As senior associate dean at the University of Missouri, she has led initiatives to develop guidelines regarding faculty workloads; review and revise the staff support structure throughout the college; and find ways to uplift and highlight the value of the college’s departments and colleagues in the humanities, arts and social sciences.

Prior to her current position, she served as associate dean for graduate studies and inclusive culture, where she created a faculty mentorship initiative focused on meeting the intricate needs of graduate students and led cross-departmental work to make the college and campus a more inclusive space.

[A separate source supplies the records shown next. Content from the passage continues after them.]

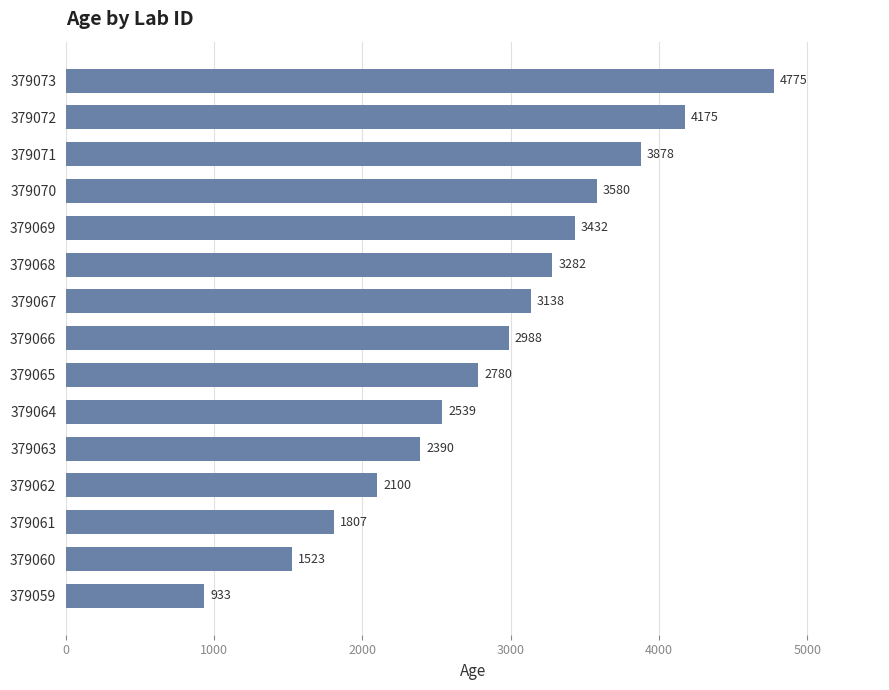

Approximately how many times larger is the value at 379071 compared to 379064?

1.5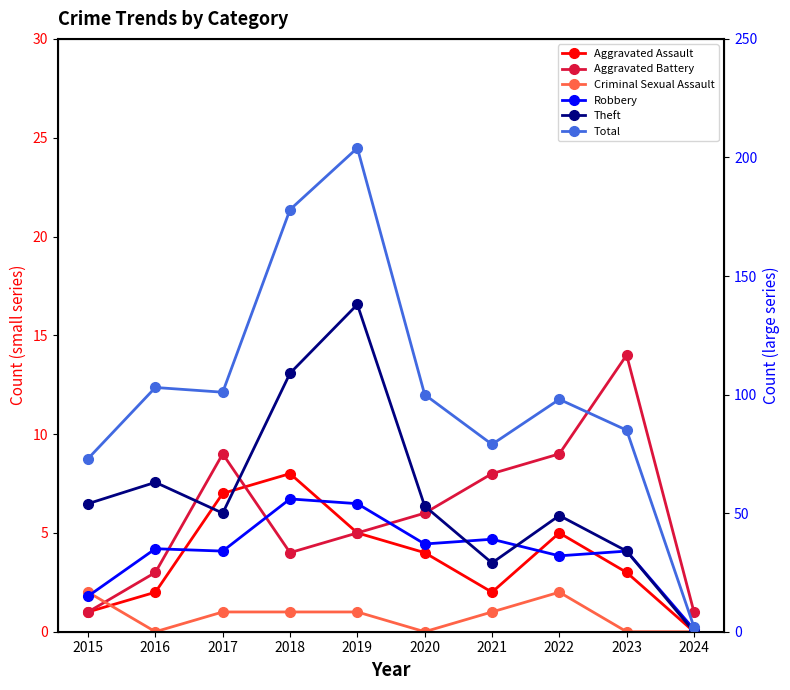

How many series are shown in this chart?

6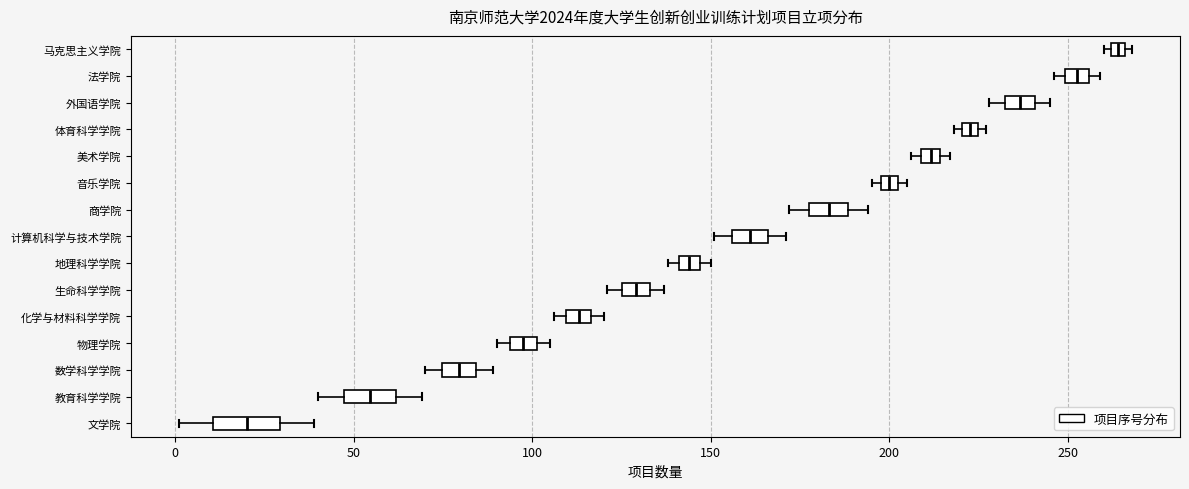

Which box has the furthest to the right median line?

马克思主义学院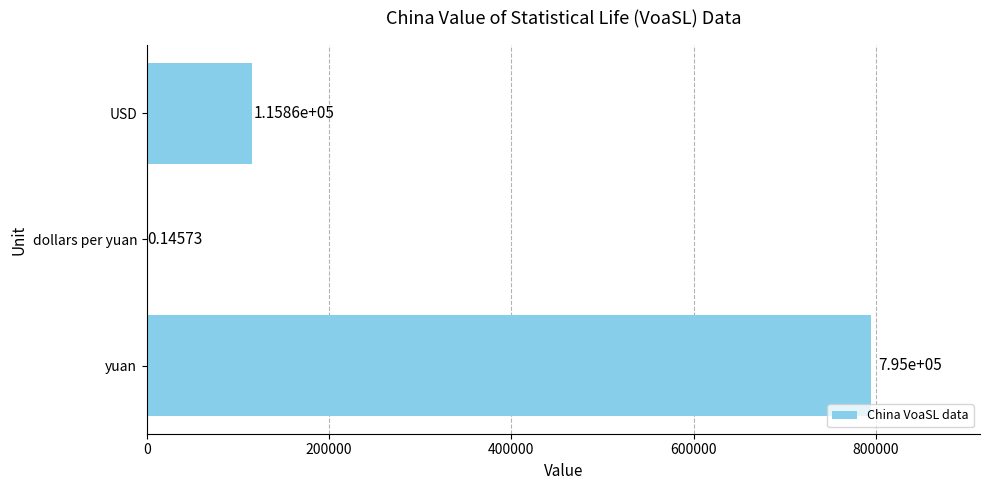

What is the change in value from yuan to dollars per yuan?

-794999.9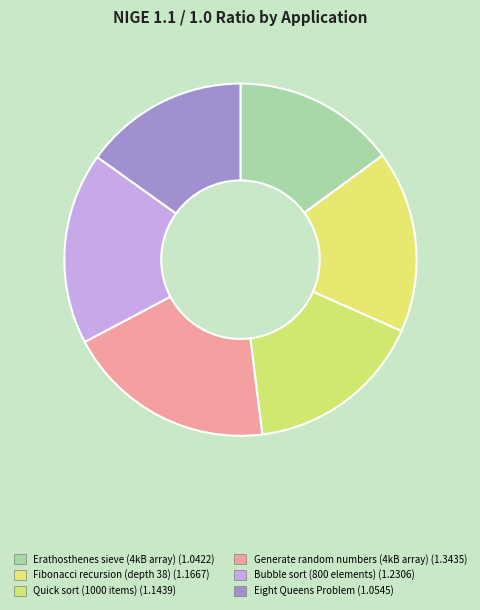

How many slices are in this pie chart?

6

Shonekan previously served for five years as a department chair, first at the University of Missouri and then at the University of Massachusetts, Amherst, and held several roles at Columbia College Chicago for eight years.

Shonekan’s work focuses on race, culture, identity and history. A prolific ethnomusicologist, she is the author of “Black Resistance in the Americas: Slavery and Its Aftermath, Black Lives Matter and Music,” and “Soul, Country and the USA: Race and Identity in American Music Culture.”  She is also co-founder of the national “Race and the American Story” project, dedicated to “cultivating conversation, fostering understanding, broadening knowledge, and building community among people of different backgrounds and walks of life in the U.S.”

Shonekan is the recipient of various awards, including the Commitment to Diversity Faculty award at the University of Massachusetts, and the Marian O'Fallon Oldham Distinguished Educator Award, the Excellence in Education Award and the Black Girls Rock Award, and was a Teaching Excellence finalist at the University of Missouri.

She holds a B.A. in English from the ​​University of Jos, Nigeria, an M.A. in English from the University of Ibadan, Nigeria, and a Ph.D. in folklore and ethnomusicology from Indiana University.